The Prisoner’s Cross is a riveting Christian fiction novel that explores spirituality in our every day lives. Author Peter B. Unger provides readers with a thought-provoking book that questions faith only to forge a path towards a renewed inspiration in that same faith.

Afflicted with rage due to the death of the only members of his family he ever loved and the deeply traumatic events that occurred in his childhood, the reasons of which may be incomprehensible to a mere mortal, our protagonist, Don Campbell, manifests his despair in destructive ways. The Prisoner’s Cross chronicles Don’s journey towards a renewed faith and trust in the invariable love and goodwill of Christ.

Author Peter B. Unger, a UCC pastor who holds a graduate degree in psychology of religion, has written a compelling tale that examines the universal question regarding the inexplicable sufferings of mankind and the corruption of one’s faith in God. I think Don represents the people of faith who seem stuck in a perpetual state of being confused and overexcited by differences in values and beliefs that exist within different sects of religion, to the point that they analyze faith to such an extent that they sacrifice its essence.

The book is able to break down and portray complex ideas into easy to understand situations that will appeal to younger audiences. The reader anticipates Jop’s experiences as a POW in World War 2 as much as Don does. In addition, Don’s reflections during his interview with Jop enrich the reader’s understanding of the subject. Don’s friendship with Tom and Cindy, Jop’s faith experience, and McCall’s assistance, all of which shapes Don’s spiritual life, provided me with a glimpse of different types of love God has for all of us.
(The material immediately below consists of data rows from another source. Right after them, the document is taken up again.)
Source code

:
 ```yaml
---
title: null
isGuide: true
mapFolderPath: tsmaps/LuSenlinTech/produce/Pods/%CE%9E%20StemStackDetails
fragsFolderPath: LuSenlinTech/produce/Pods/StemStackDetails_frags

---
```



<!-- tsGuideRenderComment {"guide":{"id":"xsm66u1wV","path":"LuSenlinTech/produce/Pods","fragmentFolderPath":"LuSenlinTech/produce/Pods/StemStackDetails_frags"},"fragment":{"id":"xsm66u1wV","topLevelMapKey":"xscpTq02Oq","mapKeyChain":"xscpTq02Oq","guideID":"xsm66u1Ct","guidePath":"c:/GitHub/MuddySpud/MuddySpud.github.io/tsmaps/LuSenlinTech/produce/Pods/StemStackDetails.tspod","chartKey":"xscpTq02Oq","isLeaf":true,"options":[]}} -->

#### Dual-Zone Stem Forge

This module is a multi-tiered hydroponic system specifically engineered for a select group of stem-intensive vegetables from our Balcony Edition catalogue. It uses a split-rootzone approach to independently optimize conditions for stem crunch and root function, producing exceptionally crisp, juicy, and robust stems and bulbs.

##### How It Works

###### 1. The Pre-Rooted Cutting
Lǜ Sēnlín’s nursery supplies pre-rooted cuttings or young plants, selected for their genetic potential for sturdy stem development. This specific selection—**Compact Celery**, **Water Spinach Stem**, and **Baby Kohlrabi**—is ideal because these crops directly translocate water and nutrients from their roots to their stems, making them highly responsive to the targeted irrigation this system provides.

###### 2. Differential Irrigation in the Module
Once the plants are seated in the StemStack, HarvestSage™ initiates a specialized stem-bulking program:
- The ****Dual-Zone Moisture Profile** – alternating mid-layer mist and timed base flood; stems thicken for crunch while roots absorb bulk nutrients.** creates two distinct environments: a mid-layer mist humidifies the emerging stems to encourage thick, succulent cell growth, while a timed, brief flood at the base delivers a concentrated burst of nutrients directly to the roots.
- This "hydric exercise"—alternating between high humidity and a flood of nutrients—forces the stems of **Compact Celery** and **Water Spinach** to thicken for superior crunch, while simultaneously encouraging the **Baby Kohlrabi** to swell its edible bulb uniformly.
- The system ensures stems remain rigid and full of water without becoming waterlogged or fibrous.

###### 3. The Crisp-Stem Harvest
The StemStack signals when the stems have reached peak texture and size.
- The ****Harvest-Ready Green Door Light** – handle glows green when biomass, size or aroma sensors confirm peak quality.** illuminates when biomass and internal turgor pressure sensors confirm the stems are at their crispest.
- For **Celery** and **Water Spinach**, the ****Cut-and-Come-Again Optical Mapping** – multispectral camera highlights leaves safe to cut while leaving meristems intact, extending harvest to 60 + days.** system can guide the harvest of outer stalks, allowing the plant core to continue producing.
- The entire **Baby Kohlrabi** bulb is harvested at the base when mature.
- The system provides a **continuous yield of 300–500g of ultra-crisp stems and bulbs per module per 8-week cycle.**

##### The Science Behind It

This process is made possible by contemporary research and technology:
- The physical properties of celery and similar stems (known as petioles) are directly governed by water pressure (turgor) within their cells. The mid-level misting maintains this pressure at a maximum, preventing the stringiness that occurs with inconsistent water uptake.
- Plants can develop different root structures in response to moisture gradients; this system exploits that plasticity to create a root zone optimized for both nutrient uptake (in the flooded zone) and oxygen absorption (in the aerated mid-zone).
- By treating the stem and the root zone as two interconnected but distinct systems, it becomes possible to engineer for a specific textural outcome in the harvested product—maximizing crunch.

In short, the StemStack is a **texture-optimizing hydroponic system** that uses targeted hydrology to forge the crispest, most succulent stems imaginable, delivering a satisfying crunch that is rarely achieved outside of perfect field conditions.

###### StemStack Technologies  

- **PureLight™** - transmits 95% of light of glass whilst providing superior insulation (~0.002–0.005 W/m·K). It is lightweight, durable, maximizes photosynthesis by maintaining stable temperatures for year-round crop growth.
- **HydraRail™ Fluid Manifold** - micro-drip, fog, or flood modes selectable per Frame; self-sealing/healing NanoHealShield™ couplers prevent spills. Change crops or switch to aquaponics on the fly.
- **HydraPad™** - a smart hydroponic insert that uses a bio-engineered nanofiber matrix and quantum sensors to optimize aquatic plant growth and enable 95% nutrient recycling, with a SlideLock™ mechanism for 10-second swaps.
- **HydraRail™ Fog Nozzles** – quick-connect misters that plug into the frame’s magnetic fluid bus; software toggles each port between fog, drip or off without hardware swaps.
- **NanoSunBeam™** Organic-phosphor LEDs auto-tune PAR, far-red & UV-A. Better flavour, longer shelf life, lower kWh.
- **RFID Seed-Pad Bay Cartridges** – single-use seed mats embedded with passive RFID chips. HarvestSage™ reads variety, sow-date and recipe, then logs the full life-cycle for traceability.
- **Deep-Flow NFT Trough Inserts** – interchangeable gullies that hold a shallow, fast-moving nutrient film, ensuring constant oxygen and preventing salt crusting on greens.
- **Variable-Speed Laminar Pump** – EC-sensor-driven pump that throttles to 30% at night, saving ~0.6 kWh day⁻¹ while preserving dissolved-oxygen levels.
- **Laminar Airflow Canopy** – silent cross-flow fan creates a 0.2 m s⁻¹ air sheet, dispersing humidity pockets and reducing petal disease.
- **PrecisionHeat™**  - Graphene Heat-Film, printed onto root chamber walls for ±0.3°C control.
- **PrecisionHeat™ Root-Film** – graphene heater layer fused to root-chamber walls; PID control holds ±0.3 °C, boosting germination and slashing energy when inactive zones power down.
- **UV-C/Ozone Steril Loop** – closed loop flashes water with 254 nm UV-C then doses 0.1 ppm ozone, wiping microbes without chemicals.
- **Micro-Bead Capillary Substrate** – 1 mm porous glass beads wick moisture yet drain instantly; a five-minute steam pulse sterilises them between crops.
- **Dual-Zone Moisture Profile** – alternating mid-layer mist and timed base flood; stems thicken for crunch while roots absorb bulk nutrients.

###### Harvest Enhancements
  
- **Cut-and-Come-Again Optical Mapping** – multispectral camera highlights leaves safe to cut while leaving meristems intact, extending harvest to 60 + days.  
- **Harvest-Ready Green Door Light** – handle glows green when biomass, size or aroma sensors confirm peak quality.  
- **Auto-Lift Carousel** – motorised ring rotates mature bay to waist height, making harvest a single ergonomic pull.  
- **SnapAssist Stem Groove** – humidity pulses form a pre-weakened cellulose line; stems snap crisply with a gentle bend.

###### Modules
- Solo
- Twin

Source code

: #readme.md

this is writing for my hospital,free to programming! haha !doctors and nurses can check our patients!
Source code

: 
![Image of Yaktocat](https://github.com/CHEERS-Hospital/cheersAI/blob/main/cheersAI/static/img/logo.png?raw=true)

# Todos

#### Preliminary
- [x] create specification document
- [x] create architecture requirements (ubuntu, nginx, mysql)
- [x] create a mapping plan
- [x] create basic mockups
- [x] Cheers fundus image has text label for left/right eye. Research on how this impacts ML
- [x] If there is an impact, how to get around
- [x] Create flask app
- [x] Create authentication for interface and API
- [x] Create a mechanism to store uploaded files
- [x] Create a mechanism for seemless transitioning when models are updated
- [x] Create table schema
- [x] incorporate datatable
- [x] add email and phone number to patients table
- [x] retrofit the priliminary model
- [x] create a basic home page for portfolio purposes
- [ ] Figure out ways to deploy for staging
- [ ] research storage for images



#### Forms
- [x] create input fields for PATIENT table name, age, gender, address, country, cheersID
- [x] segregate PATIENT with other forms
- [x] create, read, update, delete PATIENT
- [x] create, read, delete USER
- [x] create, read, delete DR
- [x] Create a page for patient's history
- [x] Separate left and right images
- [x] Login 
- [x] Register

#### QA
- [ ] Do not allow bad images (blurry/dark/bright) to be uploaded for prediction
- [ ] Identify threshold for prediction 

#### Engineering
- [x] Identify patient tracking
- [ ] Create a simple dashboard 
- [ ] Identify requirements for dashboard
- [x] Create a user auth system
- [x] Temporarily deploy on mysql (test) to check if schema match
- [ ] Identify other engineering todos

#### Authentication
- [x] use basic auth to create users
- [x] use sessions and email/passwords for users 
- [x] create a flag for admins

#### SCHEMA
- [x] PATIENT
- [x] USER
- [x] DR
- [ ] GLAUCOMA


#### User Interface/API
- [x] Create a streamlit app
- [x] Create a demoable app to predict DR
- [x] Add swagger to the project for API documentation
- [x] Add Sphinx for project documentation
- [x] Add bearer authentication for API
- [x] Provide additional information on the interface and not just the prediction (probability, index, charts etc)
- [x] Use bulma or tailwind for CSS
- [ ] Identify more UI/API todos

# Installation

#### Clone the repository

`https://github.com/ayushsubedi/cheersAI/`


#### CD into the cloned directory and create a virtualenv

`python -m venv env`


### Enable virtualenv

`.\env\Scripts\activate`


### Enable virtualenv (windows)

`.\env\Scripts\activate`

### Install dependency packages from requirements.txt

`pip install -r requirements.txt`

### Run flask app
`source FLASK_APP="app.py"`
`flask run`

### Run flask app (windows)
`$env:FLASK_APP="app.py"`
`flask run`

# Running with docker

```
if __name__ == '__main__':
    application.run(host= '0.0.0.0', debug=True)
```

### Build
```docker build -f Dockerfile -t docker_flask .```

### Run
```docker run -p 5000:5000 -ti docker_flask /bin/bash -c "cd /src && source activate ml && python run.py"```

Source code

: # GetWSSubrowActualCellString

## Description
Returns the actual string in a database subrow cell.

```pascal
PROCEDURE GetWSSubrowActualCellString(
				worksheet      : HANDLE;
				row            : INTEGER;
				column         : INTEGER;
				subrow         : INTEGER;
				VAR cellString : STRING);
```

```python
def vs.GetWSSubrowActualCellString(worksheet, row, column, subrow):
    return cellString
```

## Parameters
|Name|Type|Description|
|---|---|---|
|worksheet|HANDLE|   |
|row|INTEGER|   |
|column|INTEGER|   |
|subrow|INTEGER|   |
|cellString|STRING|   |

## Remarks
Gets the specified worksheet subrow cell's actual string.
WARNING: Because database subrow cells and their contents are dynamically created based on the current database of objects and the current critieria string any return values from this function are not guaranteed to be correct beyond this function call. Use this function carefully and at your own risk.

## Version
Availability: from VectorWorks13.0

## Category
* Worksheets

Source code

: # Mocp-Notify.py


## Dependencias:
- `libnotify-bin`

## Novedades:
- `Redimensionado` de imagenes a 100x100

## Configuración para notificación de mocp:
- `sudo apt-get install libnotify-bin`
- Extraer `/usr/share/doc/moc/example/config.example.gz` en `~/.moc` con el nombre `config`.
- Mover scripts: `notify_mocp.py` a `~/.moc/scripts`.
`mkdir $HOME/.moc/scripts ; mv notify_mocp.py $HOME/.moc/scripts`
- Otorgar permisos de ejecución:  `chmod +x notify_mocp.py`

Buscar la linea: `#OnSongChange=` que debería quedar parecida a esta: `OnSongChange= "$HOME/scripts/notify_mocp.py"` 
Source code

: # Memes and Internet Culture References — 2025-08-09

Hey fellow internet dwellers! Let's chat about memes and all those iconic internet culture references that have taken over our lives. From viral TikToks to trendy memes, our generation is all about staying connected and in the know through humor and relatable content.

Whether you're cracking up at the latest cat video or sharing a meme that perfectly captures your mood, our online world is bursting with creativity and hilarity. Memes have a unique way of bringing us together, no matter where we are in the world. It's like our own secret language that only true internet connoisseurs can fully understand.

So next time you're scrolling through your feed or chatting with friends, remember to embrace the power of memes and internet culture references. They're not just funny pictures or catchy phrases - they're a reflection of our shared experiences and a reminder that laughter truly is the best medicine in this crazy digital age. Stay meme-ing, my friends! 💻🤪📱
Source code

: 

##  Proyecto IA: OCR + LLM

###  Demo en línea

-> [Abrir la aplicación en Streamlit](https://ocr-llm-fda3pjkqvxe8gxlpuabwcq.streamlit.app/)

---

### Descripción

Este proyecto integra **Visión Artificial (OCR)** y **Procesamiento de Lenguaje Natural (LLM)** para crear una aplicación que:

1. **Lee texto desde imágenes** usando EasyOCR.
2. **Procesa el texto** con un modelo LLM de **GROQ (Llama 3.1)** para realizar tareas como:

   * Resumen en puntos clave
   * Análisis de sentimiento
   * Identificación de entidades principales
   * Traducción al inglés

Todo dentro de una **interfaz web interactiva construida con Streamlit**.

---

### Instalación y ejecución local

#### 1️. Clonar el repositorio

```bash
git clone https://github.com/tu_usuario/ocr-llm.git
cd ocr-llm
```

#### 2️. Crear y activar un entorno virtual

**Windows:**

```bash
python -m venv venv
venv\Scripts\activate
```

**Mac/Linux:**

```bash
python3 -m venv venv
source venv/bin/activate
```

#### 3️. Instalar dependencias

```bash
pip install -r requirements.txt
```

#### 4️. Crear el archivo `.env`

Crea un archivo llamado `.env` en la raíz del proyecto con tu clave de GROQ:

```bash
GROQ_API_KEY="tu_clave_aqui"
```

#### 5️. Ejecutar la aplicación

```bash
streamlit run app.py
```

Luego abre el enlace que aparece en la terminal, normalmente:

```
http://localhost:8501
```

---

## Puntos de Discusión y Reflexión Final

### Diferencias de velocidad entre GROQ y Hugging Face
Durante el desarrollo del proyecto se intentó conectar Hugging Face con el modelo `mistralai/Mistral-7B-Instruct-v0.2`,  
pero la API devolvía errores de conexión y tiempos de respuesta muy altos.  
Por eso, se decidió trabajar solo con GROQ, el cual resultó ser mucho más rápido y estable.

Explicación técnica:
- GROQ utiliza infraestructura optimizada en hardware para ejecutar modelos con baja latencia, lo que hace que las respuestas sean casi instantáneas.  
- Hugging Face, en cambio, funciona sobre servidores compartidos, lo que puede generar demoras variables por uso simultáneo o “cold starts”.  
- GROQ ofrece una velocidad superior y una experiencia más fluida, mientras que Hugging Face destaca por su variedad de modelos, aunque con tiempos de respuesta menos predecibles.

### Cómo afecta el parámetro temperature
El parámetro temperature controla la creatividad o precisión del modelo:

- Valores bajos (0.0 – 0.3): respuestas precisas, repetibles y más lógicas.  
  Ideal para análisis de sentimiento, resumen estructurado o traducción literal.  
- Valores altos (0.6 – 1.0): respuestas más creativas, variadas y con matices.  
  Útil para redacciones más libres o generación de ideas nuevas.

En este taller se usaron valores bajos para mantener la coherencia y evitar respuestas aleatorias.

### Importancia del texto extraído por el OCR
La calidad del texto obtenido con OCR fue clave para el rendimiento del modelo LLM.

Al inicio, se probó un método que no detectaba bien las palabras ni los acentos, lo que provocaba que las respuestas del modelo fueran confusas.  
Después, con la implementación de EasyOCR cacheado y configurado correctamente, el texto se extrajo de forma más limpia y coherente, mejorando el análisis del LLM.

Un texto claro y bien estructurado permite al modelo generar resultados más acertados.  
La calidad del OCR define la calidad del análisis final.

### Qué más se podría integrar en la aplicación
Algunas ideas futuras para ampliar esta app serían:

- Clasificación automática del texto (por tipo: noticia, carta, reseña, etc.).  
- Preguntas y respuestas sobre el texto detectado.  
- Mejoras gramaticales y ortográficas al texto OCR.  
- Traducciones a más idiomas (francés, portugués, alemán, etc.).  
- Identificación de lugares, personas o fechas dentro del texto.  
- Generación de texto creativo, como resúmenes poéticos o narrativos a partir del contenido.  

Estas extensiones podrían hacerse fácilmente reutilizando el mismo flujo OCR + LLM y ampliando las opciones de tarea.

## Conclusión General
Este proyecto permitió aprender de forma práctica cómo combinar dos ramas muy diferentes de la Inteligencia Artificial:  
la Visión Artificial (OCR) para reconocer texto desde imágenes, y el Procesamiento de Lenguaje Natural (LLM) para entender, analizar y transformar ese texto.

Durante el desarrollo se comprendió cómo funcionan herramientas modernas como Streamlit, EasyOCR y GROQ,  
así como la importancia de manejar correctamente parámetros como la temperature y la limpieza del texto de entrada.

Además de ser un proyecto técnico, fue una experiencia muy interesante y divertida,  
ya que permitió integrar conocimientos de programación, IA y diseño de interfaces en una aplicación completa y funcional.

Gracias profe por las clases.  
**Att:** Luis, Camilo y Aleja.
The Prisoner’s Cross is a spiritually invigorating read that leaves the reader with a lot to ponder. Besides the traditional dogmatic faith, it exposes the faith dissipating under the weight of rational and scientific values. Professors’ unwillingness to entertain questions challenging their adamant views is also portrayed in Professor Wilson’s attitude. While the author unravels Don’s complex character, the book also shows how unhealthy relationship experiences manifest themselves later in life. I think this book is written for those who want to grow in their understanding of God’s grace and experience it in new and interesting ways.